Junto com a política cambial, as políticas fiscal e monetária estruturam a política econômica, ou seja, o conjunto de medidas que os governos adotam para incentivar o crescimento sustentável da atividade produtiva dos países e garantir o bem-estar das sociedades.

Grosso modo, a política monetária diz respeito às ações que, no Brasil, o BC prescreve para controlar o custo e a quantidade de dinheiro em circulação no país. Já a política fiscal compreende as medidas que o governo federal adota para controlar o orçamento público, ou seja, a arrecadação e investimentos governamentais.

No Brasil, a política monetária é conduzida pelo BC, autarquia independente que, além de preservar a solidez do sistema financeiro, atua para manter a inflação sob controle, preservando o valor do Real e mantendo o poder de compra dos brasileiros. Já a política fiscal é definida pelo governo federal e expressa na Lei de Diretrizes Orçamentárias (LDO), aprovada pelo Congresso Nacional.

O principal instrumento da política monetária é a já citada taxa Selic, definida a cada 45 dias pelo Comitê de Política Monetária (Copom), órgão do Banco Central criado em 1996 com a função de estabelecer as diretrizes da política monetária e acompanhar o cumprimento das metas de inflação definidas pelo Conselho Monetário Nacional.

Desde agosto do ano passado, o Copom mantém a taxa Selic em 13,75% ao ano. O percentual é o mais alto desde janeiro de 2017. O que, segundo a gestora de fundos de investimentos Infinity Asset Management, torna o juro real (taxa básica de juros menos a inflação projetada para os próximos 12 meses) brasileiro, que no início do mês era de 6,82%, o maior em todo o mundo. Já em termos nominais, o Brasil começou o mês atrás apenas da Argentina, onde a taxa de juros oficial estava em 91% ao ano.

Já o Conselho Monetário Nacional, composto pelos ministros da Fazenda, do Planejamento e pelo presidente do Banco Central, definiu em 3,25% a meta da inflação para este ano, com uma tolerância de 1,5 ponto percentual, ou seja, podendo chegar a 4,75%. Contudo, no último Relatório de Inflação que divulgou, no fim de março, o BC admitiu a possibilidade da inflação oficial superar o teto da meta.

Coordenação

“Teoricamente, o Banco Central mantém taxas de juros muito altas por ter que cumprir a meta de inflação custe o que custar”, disse o professor do Instituto de Economia da Universidade Federal do Rio de Janeiro (IE-UFRJ), Carlos Pinkusfeld Monteiro Bastos, para quem a “harmonização” proposta por membros do governo federal comporta mais de uma interpretação.

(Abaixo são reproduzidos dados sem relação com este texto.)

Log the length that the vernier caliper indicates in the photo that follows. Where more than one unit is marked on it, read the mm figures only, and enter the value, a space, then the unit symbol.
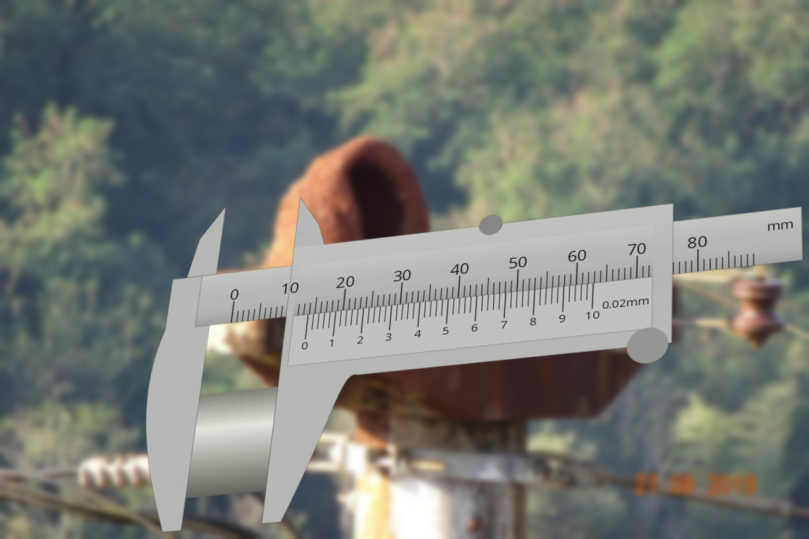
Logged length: 13.8 mm
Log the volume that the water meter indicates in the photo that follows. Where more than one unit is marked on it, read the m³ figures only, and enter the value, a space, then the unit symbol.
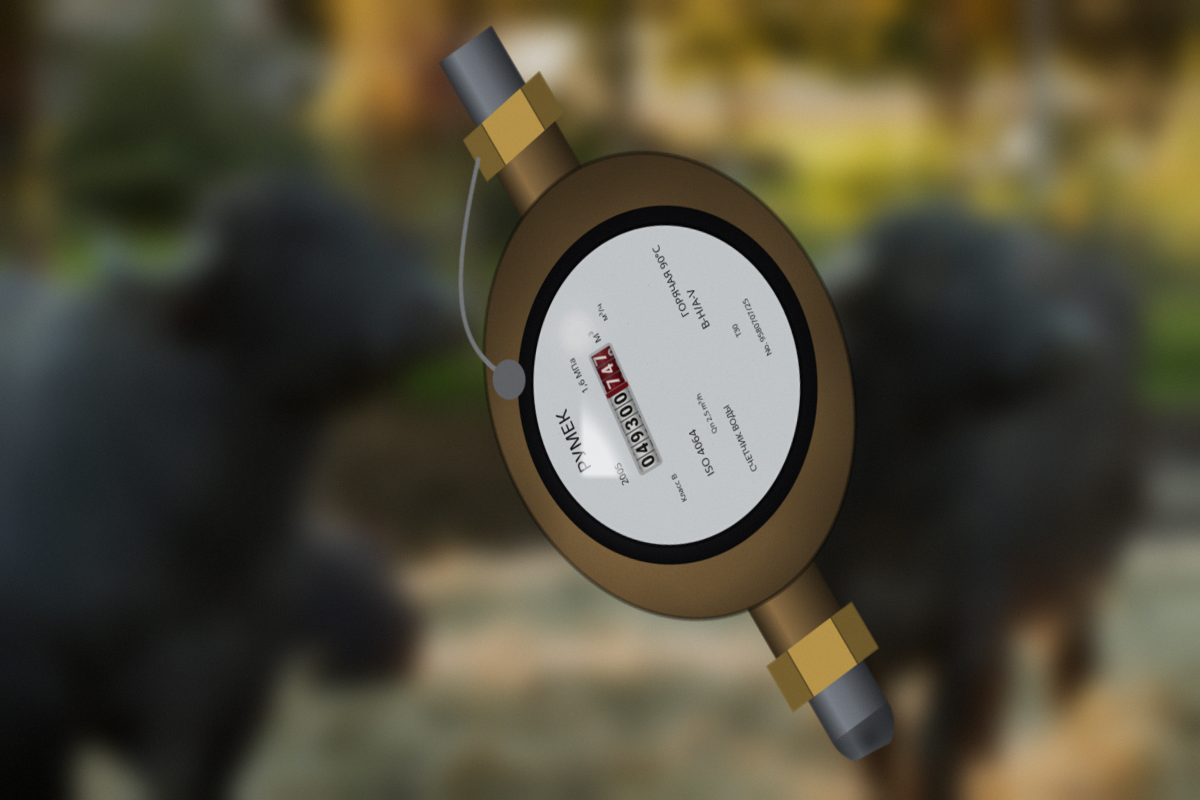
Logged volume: 49300.747 m³
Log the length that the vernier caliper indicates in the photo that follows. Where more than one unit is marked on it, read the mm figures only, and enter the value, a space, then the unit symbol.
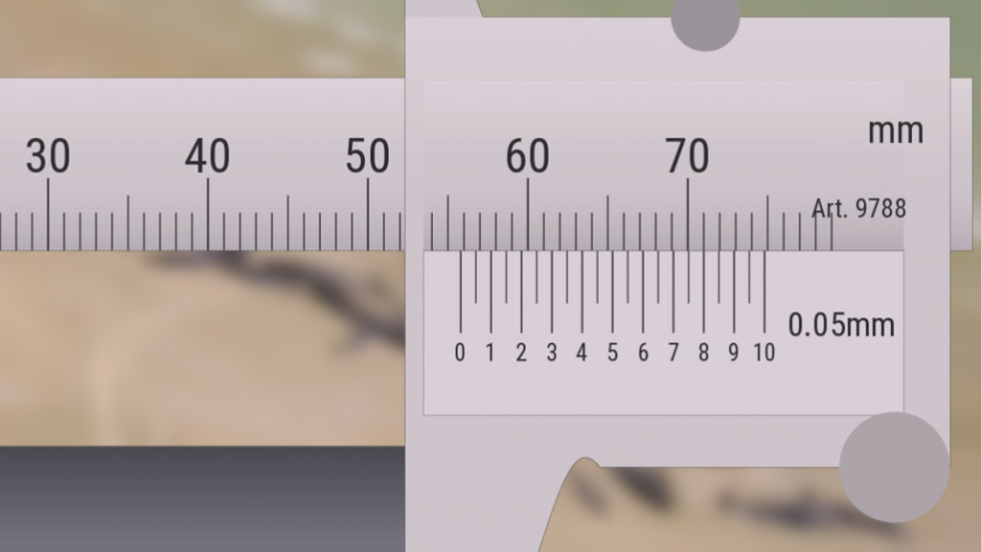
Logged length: 55.8 mm
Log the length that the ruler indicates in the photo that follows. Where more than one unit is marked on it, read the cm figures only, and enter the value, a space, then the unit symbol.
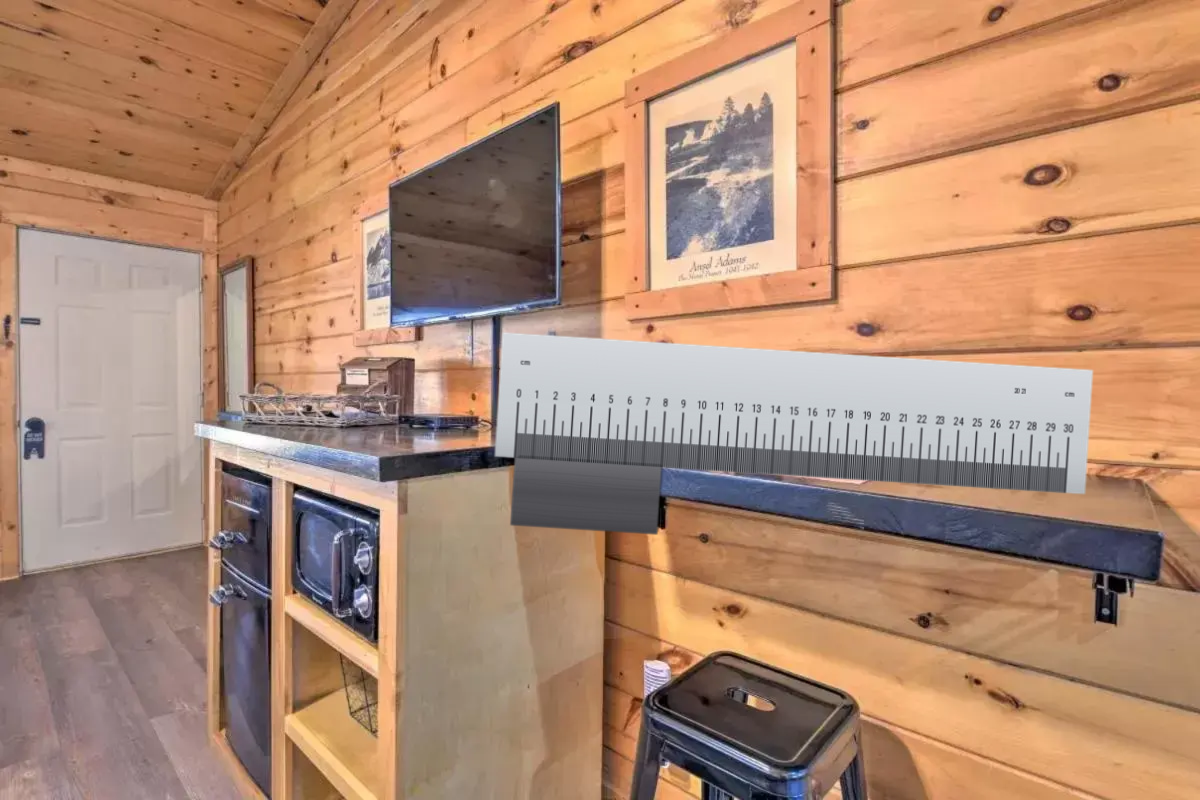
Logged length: 8 cm
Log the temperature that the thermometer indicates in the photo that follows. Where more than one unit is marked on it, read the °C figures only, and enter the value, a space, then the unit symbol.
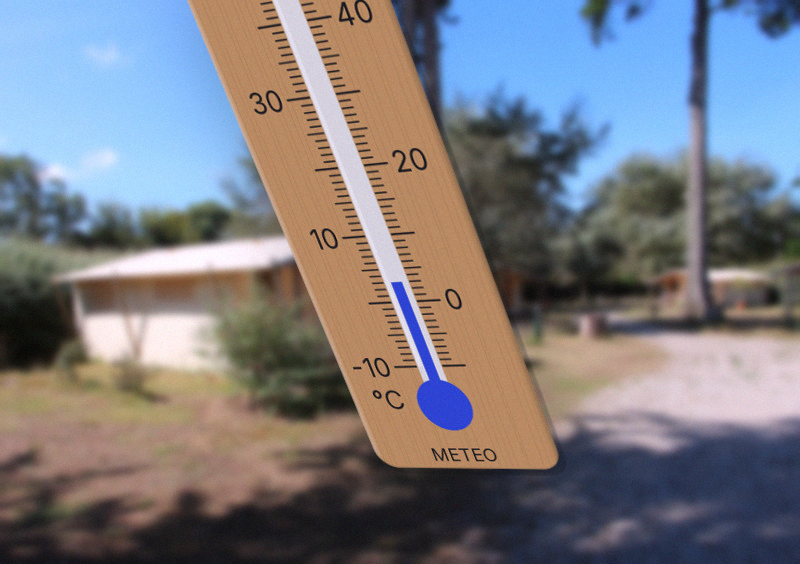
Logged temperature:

“Pode tanto indicar [que o governo reconhece] a necessidade de fazer ajustes na política fiscal que permitam ao Banco Central começar a baixar as taxas de juros, como pode apontar que se as taxas de juros não baixarem, o governo federal não terá como conduzir a política fiscal da forma que planejava, sendo obrigado a adotar uma linha muito mais austera, contracionista. Mas uma coisa é certa: ao falar em harmonia fiscal e monetária, o ministro [Haddad] está se referindo principalmente à taxa de juros e à necessidade de reduzi-la, o que é sim muito importante para o dia a dia do cidadão”, pontuou Bastos.

“O que o ministro parece tentar construir é um certo caminho de coordenação possível das políticas econômicas”, interpretou Simone Deos, lembrando que desde o início de 2021 o Banco Central tem autonomia em relação ao governo federal e que o presidente e os diretores da autarquia têm mandatos de quatro anos não coincidentes com os mandatos de presidentes da República. A ideia é justamente tentar evitar eventuais interferências políticas.

“Esta coordenação deve ser sempre um objetivo de governo. Agora, quando os bancos centrais se tornam independentes ou autônomos, isso se torna mais desafiador, pois os eles já não precisam mais tomar decisões [monetárias] de acordo com a política fiscal dos governos – o que pode gerar perda de objetividade e de eficácia da política econômica”, complementou Simone.